Needing expanded room to accommodate their two teenaged children, homeowners did a huge addition on their 1950s Livingston split-level—and a major design overhaul too.
Design by Danielle Palmadessa of DRP Interiors
Photography by Katelyn Mangin
Architecture by Meredith Colon-Reiman of mC Architecture + Design
The interior designer couldn’t help what she was thinking. Three years ago, when Danielle Palmadessa revamped a daughter’s upstairs bedroom in a family’s Livingston 1950s split-level, she wondered why that room in particular was the chosen focus. Palmadessa confesses: “The rest of the house was outdated so I kept thinking, ‘Why are you doing this bedroom when the rest needs so much help?’”
Of course it was far more tactfully that she broached the subject with the homeowners. “They were like, ‘We’re getting to it!’” she recalls.
Well, they got to it. The family rehired Palmadessa and her team at DRP Interiors to redo the entire main floor. After 13 years in the home and with two growing teenaged children, the clients were in dire need of more space, so, with the help of the homeowner’s architect sister, Meredith Colon-Reiman of mC Architecture + Design, they expanded upon their living room, dining room and kitchen and did an addition onto the back of the house with a new family room, butler’s pantry and powder room. This gave them an open floor plan and the seamless flow their previous footprint lacked.
From there, Palmadessa used the kitchen as a starting point. “The client wanted white cabinets with quartz and brass, and because you can basically see the kitchen from every other room, that set a vision for me,” she said. “I thought a soft, neutral palette would work best. She didn’t need pops of bright colors.” The all-white kitchen is all about functionality, with a large center island with breakfast stools in stain-resistant Duralee Crypton fabric and a desk built right into the custom cabinets by Colon-Reiman. But the designer’s favorite features of the kitchen are the gold-accented light fixtures by Visual Comfort— “without the chandelier and pendants, it’s just a pretty kitchen,” she says—and the adjacent butler’s pantry. “We did a reflective hexagonal antique mirror backsplash, which opens up the small room and gives it a special, glamorous feel,” she adds. “I love it.”

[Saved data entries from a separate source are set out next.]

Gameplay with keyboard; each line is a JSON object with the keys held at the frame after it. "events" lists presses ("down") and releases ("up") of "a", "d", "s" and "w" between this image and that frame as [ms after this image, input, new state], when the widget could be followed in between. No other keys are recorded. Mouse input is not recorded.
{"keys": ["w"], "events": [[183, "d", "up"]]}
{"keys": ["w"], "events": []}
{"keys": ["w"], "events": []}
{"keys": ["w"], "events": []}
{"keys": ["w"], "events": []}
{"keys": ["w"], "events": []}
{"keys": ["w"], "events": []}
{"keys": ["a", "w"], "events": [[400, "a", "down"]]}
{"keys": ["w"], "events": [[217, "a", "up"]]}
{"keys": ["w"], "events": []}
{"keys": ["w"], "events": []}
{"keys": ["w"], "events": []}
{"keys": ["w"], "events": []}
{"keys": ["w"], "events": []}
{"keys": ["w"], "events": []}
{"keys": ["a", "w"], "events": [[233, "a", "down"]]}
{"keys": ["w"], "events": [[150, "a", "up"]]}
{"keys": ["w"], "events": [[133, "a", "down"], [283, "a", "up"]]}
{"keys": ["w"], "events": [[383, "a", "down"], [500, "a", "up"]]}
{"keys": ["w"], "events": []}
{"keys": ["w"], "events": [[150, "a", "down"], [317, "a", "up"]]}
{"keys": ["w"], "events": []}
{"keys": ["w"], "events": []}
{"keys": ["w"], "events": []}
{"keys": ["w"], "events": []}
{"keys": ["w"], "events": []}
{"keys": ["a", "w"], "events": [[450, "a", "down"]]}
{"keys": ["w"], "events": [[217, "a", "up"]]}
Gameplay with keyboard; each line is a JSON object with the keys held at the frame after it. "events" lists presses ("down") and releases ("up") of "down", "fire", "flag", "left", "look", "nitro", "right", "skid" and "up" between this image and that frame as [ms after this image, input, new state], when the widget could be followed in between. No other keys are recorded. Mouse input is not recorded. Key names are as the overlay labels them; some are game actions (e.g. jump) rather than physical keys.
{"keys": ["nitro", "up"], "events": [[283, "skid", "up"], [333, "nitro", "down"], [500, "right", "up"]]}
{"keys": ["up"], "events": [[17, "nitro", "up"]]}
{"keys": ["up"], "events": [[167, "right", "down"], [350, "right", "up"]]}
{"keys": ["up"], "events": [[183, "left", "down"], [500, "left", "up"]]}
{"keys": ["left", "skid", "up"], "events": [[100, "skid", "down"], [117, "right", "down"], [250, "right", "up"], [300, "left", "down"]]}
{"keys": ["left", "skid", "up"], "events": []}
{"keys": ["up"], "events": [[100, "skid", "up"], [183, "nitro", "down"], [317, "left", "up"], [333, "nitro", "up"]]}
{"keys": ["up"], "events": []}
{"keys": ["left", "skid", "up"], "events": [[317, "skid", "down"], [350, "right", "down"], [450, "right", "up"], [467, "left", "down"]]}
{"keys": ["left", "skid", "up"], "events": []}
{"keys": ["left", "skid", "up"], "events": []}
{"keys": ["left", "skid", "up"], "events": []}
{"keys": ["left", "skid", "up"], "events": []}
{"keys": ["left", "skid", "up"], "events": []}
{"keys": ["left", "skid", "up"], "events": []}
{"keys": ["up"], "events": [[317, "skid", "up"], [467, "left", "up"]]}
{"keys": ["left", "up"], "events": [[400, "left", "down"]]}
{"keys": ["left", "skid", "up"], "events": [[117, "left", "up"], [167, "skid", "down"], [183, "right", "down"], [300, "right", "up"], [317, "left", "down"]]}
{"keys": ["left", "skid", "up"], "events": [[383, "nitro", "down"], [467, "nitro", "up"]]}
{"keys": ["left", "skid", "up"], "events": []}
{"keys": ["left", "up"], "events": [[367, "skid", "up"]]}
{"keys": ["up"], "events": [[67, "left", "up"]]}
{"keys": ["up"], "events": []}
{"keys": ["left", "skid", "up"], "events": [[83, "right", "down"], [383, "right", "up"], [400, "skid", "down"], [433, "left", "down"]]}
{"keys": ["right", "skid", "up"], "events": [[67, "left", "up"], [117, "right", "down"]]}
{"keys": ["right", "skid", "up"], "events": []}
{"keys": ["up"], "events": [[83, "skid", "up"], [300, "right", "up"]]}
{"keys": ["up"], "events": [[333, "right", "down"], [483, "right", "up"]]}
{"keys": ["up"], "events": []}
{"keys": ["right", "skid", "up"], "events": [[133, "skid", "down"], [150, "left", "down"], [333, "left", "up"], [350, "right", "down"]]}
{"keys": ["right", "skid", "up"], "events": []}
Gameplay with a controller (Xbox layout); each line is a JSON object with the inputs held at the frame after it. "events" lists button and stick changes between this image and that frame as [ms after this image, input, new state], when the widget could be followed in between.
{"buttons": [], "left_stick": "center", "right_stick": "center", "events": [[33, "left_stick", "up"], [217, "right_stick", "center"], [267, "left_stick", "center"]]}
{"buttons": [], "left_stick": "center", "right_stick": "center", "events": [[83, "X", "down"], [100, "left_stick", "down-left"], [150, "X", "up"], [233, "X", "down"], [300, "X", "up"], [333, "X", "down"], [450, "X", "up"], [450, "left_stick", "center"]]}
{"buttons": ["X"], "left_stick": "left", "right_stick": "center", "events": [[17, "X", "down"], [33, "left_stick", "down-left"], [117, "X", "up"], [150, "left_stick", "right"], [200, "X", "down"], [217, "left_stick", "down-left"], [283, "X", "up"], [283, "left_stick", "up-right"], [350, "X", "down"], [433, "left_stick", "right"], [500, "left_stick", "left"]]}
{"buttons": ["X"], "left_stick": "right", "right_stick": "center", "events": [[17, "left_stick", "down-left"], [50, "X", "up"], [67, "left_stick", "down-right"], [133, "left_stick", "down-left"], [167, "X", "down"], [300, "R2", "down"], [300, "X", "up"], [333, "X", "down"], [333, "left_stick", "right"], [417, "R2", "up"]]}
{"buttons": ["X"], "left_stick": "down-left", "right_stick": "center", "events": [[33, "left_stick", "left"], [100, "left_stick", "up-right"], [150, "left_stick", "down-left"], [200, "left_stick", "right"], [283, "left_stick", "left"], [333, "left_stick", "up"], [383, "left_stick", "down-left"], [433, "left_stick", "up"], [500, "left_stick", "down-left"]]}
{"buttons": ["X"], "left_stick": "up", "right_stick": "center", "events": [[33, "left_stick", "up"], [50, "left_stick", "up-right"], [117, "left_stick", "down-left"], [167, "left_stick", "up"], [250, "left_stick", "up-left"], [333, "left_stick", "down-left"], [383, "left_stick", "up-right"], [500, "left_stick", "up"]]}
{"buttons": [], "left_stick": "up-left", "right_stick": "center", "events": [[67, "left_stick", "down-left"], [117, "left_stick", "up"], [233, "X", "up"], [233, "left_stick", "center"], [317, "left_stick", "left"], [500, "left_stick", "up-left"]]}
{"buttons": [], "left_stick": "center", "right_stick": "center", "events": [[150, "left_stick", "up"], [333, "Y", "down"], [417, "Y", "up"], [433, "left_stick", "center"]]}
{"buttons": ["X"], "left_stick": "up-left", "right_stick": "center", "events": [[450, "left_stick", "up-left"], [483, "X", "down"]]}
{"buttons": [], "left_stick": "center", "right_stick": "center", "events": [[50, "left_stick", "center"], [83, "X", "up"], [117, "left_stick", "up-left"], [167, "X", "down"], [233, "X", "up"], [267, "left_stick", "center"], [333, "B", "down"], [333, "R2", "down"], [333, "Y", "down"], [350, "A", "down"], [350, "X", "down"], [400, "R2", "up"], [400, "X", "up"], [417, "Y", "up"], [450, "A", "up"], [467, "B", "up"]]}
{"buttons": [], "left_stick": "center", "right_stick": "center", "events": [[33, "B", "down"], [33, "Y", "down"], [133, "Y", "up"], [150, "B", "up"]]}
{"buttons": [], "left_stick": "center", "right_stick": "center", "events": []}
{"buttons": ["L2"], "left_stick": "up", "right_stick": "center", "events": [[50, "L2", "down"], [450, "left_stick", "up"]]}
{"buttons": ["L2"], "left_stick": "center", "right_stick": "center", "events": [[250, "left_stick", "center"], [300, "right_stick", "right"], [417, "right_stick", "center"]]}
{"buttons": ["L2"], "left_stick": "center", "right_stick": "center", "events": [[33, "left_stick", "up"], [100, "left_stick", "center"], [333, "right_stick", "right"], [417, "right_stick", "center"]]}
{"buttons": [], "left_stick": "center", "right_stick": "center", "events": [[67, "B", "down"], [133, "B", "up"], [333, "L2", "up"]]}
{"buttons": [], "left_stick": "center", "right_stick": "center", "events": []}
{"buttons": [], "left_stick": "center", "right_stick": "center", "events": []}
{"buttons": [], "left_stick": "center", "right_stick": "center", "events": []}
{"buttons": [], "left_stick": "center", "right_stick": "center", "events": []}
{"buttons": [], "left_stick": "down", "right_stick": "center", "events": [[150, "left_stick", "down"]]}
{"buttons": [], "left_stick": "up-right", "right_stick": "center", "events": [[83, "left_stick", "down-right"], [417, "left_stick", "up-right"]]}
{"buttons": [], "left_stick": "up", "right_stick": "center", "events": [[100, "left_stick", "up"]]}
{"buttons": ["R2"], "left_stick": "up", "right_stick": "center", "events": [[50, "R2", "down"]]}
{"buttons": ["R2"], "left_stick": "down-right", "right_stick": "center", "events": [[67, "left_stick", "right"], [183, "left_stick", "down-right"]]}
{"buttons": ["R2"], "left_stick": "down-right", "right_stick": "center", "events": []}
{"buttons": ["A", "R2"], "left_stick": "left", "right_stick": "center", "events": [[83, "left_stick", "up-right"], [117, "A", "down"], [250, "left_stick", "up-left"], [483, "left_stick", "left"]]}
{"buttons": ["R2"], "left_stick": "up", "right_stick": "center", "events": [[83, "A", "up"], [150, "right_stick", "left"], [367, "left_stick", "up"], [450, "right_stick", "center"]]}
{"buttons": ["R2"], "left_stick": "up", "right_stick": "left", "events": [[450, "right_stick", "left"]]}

The foyer has a bit of that glam vibe too, with its patterned, metallic-specked geometric wallpaper from Ferm Living providing a “wow” factor when you first walk in. Right next to it is the enlarged living room, featuring a custom-cut broadloom rug that elongates the whole space; a unique bar cabinet; a piano (the only item from the previous home that was used in the new design); and four navy open-back TOV swivel chairs. “I haven’t done a formal living room with a sofa and chairs in a long time because you want it to feel more loungey,” Palmadessa says. “It’s a nice addition to another sitting room.”
Seating is maximized in the family room as well, deliberately sunken and with vaulted ceilings to add height and dimension. The design team arranged this space’s aesthetic around the rustic stone fireplace, which the homeowner and her sister chose together. “It inspired me with its natural, organic, modern California feel,” she says. “We put an almost grass-cloth wallpaper by Brewster on the accent wall, used contrasting wood tones and a cool, open sculptural light by Hudson Valley with black metal and silver,” the last of which melded in well with the room’s gray tones.
Finally there is the “moody”dining room, where the ceiling was painted in a deep plum color with a mirrored silver églomisé overlay, but it’s still linked to the rest of the rooms by the black, white and gold accents. The designers also installed wainscoting three-quarters of the way up, added a shimmery abstract wallpaper for the other quarter and designed a semi-custom black, 96- inch, high gloss Modshop buffet to house the homeowner’s vast china collection.
Beyond financial reasons, why was now the right time for this family to take the plunge and redo about half of their house? “Even if they’re soon-to-be empty nesters, they wanted to have a house they could entertain in and host family events in,” Palmadessa says. “But they also want to keep its value so it would appeal to other buyers when they eventually sold it.”
Those future offers are sure to come rolling in—a long while from now, of course.